I think i've learnt my lesson. If a guy has a chip on his shoulder, nothing you can do will help him. :rolleyes:

Posted

yeah. i might fall under that label of "nice guy" in that i'm pretty easy going, i trust what people say until evidence shows they aren't worthy of trust, and i accommodate other people when i can.

 

but i never stayed with a job and took sh*t from a boss when i was employed by others, if that was an issue i just quit and found another one. i don't blame my parents for any problems i've had as an adult, the way i see it as soon as i turned 18 the decisions became mine, not theirs. i'm not scared to tell women what i think and what i want, whether that be positive or negative, and i don't get passive-aggressive, if there's an issue i just say it calmly and rationally.

 

sounds like what you really found was a loser who tried to steal someone else's image and then fell apart when he couldn't maintain the facade.

Posted

The problem is men in general seem to think that just because they can't get a girl, they must be a "nice guy". The term seemingly has nothing to do anymore with actually being nice to people, but really it's a blanket term to cover guys who maybe are ugly, or creepy, or socially inept.

 

Have I been rejected in my past because I was a good man to a girl? Yes.

 

Does that mean I'm a "nice guy" (according to the "real meaning")? No.

 

It means the girl either didn't feel a connection, but will go off to find a guy she does connect with...or even she's got her own issues and can't handle it when a guy is good to her. In my past I know it was because I wasn't what the woman desired in a man both physically and socially.

 

I've known guys both on these boards and off who claim they're nice guys and are rejected for that, but you see their real colors. They'll become drama queens or even just plain mean when a girl rejects them. They can't hold a real conversation, or they are uptight and uncomfortable to be around when they're out. Some want life to be "a certain way", so when they eye out a girl, they hope she'll be willing to become his subjugate...just so he can live his "I am tha man" fantasy.

 

Some are just having other red flags they seemingly think women should overlook...like a 30something guy who can't hold a job and lives with his parents. They think they're rejected because they believe they are "nice" to women, but the reality is women see no future with him.

 

NOW...some women do actually reject guys who are good to them and instead chase abusive guys. This doesn't speak for all women though, and those few who chase abuse are women any guy shouldn't deal with.

  • Author
Posted
The problem is men in general seem to think that just because they can't get a girl, they must be a "nice guy". The term seemingly has nothing to do anymore with actually being nice to people, but really it's a blanket term to cover guys who maybe are ugly, or creepy, or socially inept.

 

Have I been rejected in my past because I was a good man to a girl? Yes.

 

Does that mean I'm a "nice guy" (according to the "real meaning")? No.

• _Source material_
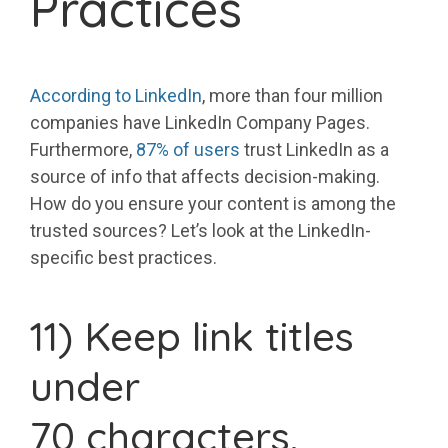
Practices
According to LinkedIn
, more than four million
companies have LinkedIn Company Pages.
Furthermore,
87% of users
trust LinkedIn as a
source of info that affects decision-making.
How do you ensure your content is among the
trusted sources? Let’s look at the LinkedIn-
specific best practices.
11) Keep link titles
under
70 characters.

• _What the task asks_
Can you extend the forum thread on "nice guys" and dating, picking up right after its last line? The material placed after the forum thread on "nice guys" has no connection to it.

• _Exercise answer_
It means the girl either didn't feel a connection, but will go off to find a guy she does connect with...or even she's got her own issues and can't handle it when a guy is good to her. In my past I know it was because I wasn't what the woman desired in a man both physically and socially.

 

I've known guys both on these boards and off who claim they're nice guys and are rejected for that, but you see their real colors. They'll become drama queens or even just plain mean when a girl rejects them. They can't hold a real conversation, or they are uptight and uncomfortable to be around when they're out. Some want life to be "a certain way", so when they eye out a girl, they hope she'll be willing to become his subjugate...just so he can live his "I am tha man" fantasy.

 

Some are just having other red flags they seemingly think women should overlook...like a 30something guy who can't hold a job and lives with his parents. They think they're rejected because they believe they are "nice" to women, but the reality is women see no future with him.

 

NOW...some women do actually reject guys who are good to them and instead chase abusive guys. This doesn't speak for all women though, and those few who chase abuse are women any guy shouldn't deal with.

 

That's a great point and I think its those other issues that men have that they like to ignore and just blame it all on the fact they are a nice guy, that way they don't have to take any responsibility for not getting into a relationship.

Posted
The problem is men in general seem to think that just because they can't get a girl, they must be a "nice guy". The term seemingly has nothing to do anymore with actually being nice to people, but really it's a blanket term to cover guys who maybe are ugly, or creepy, or socially inept.

 

Have I been rejected in my past because I was a good man to a girl? Yes.

 

Does that mean I'm a "nice guy" (according to the "real meaning")? No.

 

It means the girl either didn't feel a connection, but will go off to find a guy she does connect with...or even she's got her own issues and can't handle it when a guy is good to her. In my past I know it was because I wasn't what the woman desired in a man both physically and socially.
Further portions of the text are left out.